Embedding Datasets
Learn how to define and augment datasets with embedding columns for advanced search capabilities.
Overview​
Spice provides three distinct methods for handling embedding columns in datasets:
- Just-in-Time (JIT) Embeddings: Dynamically computes embeddings, on-demand, during query execution, without precomputing data.
- Accelerated Embeddings: Precomputes embeddings by transforming and augmenting the source dataset for faster query and search performance.
- Passthrough Embeddings: Utilizes pre-existing embeddings directly from the underlying source datasets, bypassing any additional computation.
Configuring Embedding Models​
Before configuring dataset embeddings define the embedding models in the spicepod.yaml, for example:
embeddings:
  - name: local_embedding_model
    from: huggingface:huggingface.co/sentence-transformers/all-MiniLM-L6-v2
  - from: openai
    name: remote_service
    params:
      openai_api_key: ${ secrets:SPICE_OPENAI_API_KEY }
See Embedding components for more information on embedding models.
Vector Searches​
Spice supports complex searches by utilizing embeddings. Both local and remote embedding models can be used for vector searches.
To run a vector search, embeddings must be defined for the relevant columns in your dataset. Once configured, similarity searches can be performed using the defined embeddings.

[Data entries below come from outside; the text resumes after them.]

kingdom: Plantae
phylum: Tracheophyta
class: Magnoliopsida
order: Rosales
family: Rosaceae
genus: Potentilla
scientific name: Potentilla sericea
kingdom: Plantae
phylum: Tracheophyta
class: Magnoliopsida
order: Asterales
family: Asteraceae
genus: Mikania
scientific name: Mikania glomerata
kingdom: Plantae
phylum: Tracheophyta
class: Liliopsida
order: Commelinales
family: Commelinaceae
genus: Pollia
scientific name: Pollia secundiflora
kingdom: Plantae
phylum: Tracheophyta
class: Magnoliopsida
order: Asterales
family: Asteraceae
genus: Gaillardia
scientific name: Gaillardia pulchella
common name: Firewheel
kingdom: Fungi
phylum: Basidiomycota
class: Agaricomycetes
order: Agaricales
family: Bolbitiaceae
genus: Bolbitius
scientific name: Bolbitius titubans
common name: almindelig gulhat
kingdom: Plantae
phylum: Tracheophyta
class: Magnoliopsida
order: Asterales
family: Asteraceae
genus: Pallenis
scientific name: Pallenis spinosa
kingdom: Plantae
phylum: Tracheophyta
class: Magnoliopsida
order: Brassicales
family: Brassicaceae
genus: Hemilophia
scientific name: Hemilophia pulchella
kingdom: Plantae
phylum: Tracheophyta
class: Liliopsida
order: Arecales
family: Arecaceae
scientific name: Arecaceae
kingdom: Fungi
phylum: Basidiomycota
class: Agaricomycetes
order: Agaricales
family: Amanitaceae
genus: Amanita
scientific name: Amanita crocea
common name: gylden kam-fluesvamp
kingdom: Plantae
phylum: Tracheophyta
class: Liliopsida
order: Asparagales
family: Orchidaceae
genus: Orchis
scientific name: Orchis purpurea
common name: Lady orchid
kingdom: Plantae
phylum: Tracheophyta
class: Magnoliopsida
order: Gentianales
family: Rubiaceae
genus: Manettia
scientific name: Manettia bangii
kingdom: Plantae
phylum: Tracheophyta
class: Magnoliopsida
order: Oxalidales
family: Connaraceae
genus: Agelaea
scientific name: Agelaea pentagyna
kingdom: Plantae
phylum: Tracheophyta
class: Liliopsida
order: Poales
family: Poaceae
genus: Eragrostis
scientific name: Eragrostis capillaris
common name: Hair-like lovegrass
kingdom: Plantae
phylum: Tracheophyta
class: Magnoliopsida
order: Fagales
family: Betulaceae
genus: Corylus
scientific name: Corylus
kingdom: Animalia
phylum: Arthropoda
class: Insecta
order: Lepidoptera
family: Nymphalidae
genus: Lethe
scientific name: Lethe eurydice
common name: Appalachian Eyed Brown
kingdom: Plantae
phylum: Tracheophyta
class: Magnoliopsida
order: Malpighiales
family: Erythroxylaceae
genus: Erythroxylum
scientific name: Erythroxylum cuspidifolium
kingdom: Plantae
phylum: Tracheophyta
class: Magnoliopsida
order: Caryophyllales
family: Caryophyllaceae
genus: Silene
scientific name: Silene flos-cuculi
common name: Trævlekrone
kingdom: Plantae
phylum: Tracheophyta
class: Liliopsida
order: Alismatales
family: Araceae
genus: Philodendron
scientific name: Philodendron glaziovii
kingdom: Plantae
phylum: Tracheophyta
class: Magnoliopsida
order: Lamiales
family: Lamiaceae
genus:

For detailed instructions and examples on running vector searches, refer to the Vector-Based Search documentation.
Generating Embeddings in Queries​
The embed() scalar function allows you to generate embeddings directly within SQL queries. This function can process both single text strings and arrays of text, making it useful for ad-hoc embedding generation and comparison operations.